Collarts also offers postgraduate courses in:

- Graduate Certificate in Higher Education (Creative Arts)
- Graduate Diploma of Creative Industries
- Master of Creative Industries

== Notable staff ==

- Ella Hooper – 4-time ARIA Music Awards winner and co-founder of Killing Heidi and The Verses
- Jesse Hooper – 4-time ARIA Music Awards winner and co-founder of Killing Heidi and The Verses. Jesse has collaborated and worked with major producers including Mark Opitz (INXS, AC/DC, The Divinyls), Mitchell Froom (Crowded House, The Pretenders) and John Travis (Kid Rock, Social Distortion, Buck Cherry).
- Tommy Rando – Australian performer, producer, singer-songwriter and composer. In 2012 Tommy went on to work alongside producer Mark Ronson and toured France with Paulo Nutini. Tommy has also written and produced songs for Vanessa Amorosi, Australian Idol artists Lee Harding, Anthony Callea and Casey Donavan. In 2004, Tommy co-wrote the song 'Wasabi’ which hit number one on the Australian ARIA charts (performed by Australian Idol finalist, Lee Harding).
- Chrissie Vincent – an educator and music and entertainment industry stalwart who has worked with The Rolling Stones, Lenny Kravitz, David Bowie, Sex Pistols, The Smashing Pumpkins, Rod Stewart, and Australian artists and bands such as The Living End, Pete Murray, Don Walker, Jeff Lang, Tim Rogers and Tex Perkins.
- Lucy Hayes – AACTA award-winning film and television producer. Lucy's television credits include the animated series Supa Phresh for Nickelodeon and multiple animated segments for Sesame Street. In 2016, Lucy  worked across the development of Disney's live action Aladdin as well as the production of the LEGO films, and Stephen King's IT.
- Tim Westhaven – an Oscar and BAFTA award-winning technical director for film and games. Tim has worked on many films, including Batman Begins, Final Destination and The Tale of Despereaux.
- Zac Abroms – Director of Viceroyalty who manages ARIA-winning & nominated recording artists, songwriters and producers including Alice Ivy, Tasker and Ashli.

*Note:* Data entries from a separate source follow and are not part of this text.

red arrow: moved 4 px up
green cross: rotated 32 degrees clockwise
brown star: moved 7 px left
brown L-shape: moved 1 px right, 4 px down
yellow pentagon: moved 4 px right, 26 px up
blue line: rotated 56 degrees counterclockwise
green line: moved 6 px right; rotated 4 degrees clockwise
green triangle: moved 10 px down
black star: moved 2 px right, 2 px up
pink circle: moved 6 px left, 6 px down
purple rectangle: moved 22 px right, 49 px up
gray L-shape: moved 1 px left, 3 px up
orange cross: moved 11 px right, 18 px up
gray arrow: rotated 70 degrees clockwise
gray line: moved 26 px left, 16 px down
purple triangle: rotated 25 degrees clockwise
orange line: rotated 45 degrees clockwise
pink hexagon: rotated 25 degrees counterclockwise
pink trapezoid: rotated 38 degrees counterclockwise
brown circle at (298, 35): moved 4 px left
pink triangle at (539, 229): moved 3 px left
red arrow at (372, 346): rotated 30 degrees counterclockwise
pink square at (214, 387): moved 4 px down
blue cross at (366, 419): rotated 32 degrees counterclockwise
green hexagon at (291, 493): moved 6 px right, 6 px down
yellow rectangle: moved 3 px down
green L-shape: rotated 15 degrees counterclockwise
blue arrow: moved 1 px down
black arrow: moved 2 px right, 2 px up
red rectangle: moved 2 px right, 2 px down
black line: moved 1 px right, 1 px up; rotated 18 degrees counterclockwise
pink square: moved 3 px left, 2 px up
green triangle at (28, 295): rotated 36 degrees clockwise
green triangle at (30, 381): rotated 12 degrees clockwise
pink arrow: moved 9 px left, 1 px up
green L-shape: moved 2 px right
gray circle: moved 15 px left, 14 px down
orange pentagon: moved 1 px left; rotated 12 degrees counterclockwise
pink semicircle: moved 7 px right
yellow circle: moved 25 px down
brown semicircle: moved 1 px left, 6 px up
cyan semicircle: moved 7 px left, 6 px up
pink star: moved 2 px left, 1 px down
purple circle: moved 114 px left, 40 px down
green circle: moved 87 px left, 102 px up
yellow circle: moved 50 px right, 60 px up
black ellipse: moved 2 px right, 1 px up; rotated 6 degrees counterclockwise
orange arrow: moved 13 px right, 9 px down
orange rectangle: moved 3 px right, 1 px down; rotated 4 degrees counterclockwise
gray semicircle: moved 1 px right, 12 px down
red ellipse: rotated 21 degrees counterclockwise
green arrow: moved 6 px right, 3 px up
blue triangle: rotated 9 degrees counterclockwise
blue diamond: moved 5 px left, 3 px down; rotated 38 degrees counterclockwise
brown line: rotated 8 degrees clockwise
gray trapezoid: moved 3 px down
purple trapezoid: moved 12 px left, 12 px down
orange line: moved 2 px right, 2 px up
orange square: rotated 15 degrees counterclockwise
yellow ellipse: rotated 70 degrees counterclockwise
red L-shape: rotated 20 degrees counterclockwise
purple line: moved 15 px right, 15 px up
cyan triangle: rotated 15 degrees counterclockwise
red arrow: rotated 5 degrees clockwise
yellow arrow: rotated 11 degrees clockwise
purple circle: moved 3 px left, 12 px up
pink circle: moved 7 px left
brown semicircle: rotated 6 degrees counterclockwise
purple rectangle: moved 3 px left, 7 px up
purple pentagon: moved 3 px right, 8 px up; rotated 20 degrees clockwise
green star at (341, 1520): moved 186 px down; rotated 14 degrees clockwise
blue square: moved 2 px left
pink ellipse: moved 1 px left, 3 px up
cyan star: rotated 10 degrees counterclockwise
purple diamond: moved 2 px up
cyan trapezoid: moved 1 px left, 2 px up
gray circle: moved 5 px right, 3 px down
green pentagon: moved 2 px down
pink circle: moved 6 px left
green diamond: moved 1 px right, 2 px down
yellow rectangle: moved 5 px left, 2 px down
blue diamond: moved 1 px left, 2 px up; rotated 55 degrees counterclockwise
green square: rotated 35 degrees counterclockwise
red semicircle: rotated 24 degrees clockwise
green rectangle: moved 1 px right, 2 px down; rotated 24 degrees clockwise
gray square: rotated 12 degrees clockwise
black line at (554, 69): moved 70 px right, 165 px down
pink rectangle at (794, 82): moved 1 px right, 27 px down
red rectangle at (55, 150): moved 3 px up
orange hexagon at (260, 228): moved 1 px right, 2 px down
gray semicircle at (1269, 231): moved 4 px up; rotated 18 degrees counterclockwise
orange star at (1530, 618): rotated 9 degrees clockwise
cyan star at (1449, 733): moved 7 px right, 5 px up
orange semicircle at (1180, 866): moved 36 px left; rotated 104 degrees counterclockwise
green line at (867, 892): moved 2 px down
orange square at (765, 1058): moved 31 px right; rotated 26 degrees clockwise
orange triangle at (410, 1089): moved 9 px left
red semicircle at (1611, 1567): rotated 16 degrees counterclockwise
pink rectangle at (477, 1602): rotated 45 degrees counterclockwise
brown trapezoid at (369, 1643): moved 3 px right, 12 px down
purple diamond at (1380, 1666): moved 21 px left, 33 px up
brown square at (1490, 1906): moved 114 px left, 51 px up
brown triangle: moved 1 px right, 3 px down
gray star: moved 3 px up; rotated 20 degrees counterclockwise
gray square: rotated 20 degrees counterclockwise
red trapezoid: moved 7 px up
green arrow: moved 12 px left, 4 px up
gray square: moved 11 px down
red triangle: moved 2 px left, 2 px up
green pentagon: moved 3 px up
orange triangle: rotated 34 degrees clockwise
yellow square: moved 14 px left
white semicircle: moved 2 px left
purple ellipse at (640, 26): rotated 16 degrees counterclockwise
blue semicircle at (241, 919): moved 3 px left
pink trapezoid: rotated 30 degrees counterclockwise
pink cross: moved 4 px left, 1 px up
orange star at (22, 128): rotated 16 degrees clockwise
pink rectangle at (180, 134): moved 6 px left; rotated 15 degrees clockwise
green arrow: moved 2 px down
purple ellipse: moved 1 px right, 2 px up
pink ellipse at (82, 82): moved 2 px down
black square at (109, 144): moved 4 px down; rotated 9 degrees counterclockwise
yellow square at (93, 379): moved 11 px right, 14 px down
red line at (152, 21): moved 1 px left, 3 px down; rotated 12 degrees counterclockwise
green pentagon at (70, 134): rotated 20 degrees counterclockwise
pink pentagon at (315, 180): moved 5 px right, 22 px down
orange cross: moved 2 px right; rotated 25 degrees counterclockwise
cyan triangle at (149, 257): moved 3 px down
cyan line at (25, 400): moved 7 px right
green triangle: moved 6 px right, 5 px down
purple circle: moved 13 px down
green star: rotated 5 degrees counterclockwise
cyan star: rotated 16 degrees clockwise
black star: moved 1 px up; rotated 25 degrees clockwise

Additionally, Zac has provided consultancy services to clients such as Universal, Sony and artists including Grammy award-winners Kimbra and Tom Waits, Jessie Ware, Gang of Youths, Bertie Blackman, Regina Spektor and more.
- Tim Watson – Member of ARIA Award winning group Taxiride.
- Tim Wild – Member of ARIA Award winning group Taxiride.
- Nicolas Coghlan – Australian actor known for Nowhere Boys, Nowhere Boys: The Book of Shadows, and 'Neighbours'.
- Brett Langsford – composed, recorded and performed with the Adelaide Symphony Orchestra, Dan Sultan, The Verses (Ella Hooper), Paris Wells and many more. He has also supported Jimmy Barnes, Kasey Chambers, Counting Crows and Fleetwood Mac on their 2009 Australian tour.
- Simon Ashford – Worked in animation on projects such as Balto, The Tales of Beatrix Potter, and The Silver Brumby.
- Andrea Powell – comedian and writer with many TV credits including The Panel, Kath and Kim and Micaleff Tonight.
- Christina Simons – acclaimed international documentary photographer. Her work has been featured in The New York Times, BBC Online, Newsweek, The Wall Street Journal, and The Guardian.
- Broden Kelly – Member of comedy group Aunty Donna
- Dallas Frasca – Front-woman of Dallas Frasca
- Steve "Stevic" Mackay – Lead guitarist of Twelve Foot Ninja
- Ben O’Hara – Owner and operator of music business resource centre thebiz.com.au
- Luke Cincotta – Australian music producer and audio engineer, who has worked with artists such as Karnivool, Jet, Dead Letter Circus, and Airbourne.
- Jon Toogood – Frontman of the New Zealand rock band Shihad
- Jason Torrens – Member of bands Bugdust and The Reefers, and owner/manager of Debasement Recording Studios.
- Tristan Meredith is an AACTA award-winning sound designer. Tristan has worked as a sound designer for Melbourne International Film Festival, Vic Screen and Screen Australia.

== Alumni ==

- Carla Bonner – Australian actress who played Steph Scully on the Soap Opera 'Neighbours'.